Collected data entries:
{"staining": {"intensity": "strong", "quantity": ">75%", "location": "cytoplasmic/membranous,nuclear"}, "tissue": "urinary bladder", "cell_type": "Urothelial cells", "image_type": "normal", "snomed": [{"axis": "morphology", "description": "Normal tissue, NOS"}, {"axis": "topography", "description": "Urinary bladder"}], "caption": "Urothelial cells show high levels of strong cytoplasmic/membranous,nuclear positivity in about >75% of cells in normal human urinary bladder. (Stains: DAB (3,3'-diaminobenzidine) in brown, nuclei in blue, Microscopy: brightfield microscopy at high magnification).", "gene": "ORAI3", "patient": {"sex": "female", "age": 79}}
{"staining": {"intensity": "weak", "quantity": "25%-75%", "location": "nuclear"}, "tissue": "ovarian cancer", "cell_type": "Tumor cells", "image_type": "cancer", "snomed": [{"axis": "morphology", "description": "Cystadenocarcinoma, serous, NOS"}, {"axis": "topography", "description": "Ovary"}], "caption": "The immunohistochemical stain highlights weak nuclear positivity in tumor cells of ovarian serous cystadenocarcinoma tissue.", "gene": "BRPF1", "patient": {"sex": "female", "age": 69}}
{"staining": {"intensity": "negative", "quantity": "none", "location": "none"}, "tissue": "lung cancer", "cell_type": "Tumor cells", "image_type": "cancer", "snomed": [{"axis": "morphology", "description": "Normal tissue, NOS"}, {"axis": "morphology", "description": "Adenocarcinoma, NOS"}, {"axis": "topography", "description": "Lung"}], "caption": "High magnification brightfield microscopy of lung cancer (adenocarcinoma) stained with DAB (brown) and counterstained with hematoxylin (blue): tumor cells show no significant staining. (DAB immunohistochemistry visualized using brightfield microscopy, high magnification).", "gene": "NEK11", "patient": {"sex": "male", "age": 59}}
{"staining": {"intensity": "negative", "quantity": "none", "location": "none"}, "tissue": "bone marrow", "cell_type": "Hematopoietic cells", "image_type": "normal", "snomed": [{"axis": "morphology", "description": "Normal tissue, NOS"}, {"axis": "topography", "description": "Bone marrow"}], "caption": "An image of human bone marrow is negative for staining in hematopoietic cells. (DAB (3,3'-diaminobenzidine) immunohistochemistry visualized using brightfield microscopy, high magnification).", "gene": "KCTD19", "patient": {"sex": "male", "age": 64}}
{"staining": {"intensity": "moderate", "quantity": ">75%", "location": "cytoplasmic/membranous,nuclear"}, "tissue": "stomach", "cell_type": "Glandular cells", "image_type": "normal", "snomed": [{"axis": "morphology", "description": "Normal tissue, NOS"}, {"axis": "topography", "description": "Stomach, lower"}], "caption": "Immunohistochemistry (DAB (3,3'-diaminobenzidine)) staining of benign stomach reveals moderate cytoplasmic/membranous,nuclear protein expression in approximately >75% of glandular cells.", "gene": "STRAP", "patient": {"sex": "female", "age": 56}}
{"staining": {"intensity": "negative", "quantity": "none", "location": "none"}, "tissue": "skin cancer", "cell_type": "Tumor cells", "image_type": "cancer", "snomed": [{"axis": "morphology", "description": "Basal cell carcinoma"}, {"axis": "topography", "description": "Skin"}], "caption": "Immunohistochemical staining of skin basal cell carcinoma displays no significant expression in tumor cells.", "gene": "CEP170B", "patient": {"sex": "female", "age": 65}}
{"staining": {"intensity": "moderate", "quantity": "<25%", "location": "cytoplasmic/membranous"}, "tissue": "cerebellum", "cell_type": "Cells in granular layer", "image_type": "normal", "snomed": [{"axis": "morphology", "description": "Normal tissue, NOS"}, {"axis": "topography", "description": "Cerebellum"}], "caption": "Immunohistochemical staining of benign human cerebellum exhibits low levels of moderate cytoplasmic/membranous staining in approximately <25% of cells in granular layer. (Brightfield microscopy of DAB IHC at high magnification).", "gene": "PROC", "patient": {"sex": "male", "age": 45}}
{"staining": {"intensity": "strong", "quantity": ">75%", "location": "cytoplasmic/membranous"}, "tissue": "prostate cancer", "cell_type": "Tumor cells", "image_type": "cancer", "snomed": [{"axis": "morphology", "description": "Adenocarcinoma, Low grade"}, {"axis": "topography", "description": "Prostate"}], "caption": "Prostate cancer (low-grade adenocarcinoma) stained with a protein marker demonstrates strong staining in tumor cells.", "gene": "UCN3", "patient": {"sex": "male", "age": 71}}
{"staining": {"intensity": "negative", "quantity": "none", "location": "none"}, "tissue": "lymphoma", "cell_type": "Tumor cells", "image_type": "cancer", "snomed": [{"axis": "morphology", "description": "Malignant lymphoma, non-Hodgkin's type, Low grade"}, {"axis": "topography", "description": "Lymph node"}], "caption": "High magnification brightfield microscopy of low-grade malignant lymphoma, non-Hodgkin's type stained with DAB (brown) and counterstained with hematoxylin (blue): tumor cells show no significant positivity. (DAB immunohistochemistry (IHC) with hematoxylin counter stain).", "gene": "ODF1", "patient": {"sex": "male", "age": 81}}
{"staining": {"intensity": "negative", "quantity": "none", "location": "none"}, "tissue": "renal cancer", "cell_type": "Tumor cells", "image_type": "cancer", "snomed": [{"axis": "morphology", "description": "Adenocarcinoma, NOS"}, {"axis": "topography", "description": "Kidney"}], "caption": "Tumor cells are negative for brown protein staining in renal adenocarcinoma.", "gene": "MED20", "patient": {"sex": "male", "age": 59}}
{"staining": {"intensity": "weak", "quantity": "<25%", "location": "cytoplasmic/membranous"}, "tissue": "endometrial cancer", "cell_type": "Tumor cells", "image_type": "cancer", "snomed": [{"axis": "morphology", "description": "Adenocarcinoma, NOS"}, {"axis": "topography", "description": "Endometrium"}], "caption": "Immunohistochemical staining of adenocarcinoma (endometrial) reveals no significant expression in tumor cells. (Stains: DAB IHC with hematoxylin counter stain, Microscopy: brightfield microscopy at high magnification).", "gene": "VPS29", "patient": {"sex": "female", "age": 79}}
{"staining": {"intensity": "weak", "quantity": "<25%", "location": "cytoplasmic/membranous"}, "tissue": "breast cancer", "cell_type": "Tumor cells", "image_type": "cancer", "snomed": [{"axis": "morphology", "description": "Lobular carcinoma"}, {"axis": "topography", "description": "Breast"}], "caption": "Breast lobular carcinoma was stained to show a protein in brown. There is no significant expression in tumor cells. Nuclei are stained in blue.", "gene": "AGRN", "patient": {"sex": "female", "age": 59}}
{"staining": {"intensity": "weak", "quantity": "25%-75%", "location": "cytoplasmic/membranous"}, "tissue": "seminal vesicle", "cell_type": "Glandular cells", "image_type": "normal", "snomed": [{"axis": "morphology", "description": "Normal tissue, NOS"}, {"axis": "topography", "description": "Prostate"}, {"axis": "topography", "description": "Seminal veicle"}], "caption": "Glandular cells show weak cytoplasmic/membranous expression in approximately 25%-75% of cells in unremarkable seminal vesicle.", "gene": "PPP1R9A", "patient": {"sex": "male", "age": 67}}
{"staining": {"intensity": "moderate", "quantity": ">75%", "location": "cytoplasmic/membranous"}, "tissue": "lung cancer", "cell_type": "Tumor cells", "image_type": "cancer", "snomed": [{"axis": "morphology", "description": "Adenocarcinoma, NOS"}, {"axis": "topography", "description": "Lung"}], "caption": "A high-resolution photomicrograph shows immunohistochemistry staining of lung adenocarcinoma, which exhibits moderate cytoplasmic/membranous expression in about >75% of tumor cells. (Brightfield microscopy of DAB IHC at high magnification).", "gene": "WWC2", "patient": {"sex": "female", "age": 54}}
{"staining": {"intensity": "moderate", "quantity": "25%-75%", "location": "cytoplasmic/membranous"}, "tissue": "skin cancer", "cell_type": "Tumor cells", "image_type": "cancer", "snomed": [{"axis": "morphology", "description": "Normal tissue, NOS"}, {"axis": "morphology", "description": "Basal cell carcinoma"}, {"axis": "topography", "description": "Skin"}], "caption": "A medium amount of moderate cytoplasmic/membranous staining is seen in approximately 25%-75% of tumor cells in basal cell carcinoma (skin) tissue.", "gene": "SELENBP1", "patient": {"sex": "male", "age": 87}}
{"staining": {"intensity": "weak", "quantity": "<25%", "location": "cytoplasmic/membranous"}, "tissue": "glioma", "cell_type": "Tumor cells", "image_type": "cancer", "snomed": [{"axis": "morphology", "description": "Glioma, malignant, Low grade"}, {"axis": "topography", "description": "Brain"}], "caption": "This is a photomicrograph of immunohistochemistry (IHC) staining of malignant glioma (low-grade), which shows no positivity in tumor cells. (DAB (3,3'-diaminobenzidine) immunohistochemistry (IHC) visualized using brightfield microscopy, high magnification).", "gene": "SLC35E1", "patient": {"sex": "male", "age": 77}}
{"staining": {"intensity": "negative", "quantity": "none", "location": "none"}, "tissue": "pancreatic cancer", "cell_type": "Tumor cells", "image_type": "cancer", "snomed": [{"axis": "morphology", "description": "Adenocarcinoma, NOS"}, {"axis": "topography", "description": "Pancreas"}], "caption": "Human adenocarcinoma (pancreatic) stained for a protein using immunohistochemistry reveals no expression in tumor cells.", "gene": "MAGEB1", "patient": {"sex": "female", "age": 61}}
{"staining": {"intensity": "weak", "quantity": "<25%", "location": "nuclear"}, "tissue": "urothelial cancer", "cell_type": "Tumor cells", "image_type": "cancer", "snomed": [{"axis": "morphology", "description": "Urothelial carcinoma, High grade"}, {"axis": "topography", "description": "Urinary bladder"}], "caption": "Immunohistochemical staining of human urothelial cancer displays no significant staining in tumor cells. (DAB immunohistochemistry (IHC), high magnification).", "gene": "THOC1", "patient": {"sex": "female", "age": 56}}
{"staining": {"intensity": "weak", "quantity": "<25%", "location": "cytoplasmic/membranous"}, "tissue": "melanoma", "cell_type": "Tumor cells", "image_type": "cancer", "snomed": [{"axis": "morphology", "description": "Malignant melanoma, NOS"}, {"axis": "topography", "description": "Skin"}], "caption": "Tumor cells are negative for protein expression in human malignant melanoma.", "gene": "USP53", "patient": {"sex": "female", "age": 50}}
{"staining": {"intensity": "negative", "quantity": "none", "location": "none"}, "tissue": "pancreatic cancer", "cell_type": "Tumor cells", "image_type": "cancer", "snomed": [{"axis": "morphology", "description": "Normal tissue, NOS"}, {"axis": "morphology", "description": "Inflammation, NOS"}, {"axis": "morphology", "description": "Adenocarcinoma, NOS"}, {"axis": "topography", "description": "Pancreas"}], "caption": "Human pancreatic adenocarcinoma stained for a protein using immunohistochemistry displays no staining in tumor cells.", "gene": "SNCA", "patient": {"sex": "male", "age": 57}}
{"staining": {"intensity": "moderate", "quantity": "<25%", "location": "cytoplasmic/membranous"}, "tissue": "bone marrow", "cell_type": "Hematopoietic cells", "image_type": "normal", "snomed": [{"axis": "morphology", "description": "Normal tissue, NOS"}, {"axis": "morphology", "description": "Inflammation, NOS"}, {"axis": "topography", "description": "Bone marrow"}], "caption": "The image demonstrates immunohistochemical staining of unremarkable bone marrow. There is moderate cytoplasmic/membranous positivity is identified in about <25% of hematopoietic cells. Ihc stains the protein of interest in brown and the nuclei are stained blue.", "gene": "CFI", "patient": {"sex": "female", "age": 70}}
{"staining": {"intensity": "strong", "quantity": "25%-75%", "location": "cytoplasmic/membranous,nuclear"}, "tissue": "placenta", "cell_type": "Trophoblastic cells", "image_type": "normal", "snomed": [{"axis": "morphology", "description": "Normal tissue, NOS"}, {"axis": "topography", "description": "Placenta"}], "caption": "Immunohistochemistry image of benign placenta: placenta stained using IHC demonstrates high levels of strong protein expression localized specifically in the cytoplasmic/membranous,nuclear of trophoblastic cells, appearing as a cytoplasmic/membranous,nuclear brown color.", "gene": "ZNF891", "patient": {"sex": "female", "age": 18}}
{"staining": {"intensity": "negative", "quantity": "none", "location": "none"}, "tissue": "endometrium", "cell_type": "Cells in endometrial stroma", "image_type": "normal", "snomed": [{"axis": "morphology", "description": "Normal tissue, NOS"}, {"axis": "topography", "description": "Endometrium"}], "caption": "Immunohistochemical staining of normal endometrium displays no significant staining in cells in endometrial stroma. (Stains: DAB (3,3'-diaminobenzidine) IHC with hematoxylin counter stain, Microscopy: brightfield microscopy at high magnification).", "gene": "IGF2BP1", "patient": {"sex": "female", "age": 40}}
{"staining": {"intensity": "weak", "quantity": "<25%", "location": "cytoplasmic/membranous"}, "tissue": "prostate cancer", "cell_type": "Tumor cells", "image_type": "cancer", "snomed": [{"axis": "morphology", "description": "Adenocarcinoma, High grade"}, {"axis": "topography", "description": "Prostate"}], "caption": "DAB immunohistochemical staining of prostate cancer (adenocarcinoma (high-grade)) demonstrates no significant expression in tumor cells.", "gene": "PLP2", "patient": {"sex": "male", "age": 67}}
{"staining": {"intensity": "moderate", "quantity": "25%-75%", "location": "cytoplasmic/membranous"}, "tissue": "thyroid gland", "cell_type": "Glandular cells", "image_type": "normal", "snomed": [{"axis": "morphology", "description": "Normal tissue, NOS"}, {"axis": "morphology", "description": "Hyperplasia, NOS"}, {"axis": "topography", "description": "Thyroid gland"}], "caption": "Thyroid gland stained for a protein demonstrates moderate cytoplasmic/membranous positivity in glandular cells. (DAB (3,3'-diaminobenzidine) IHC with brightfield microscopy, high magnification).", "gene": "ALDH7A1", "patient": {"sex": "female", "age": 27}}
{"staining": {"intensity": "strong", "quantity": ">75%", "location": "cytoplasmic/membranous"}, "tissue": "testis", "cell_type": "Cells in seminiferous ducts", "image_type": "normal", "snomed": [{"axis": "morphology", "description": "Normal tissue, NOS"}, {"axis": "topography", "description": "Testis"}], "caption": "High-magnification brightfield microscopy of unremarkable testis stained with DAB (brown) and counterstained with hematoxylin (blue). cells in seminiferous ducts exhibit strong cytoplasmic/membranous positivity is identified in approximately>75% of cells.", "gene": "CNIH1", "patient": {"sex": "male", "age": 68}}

## Work order
Tally the lines of the data that hold the string "Inflammation". Answer with the number and nothing more.

## Result
2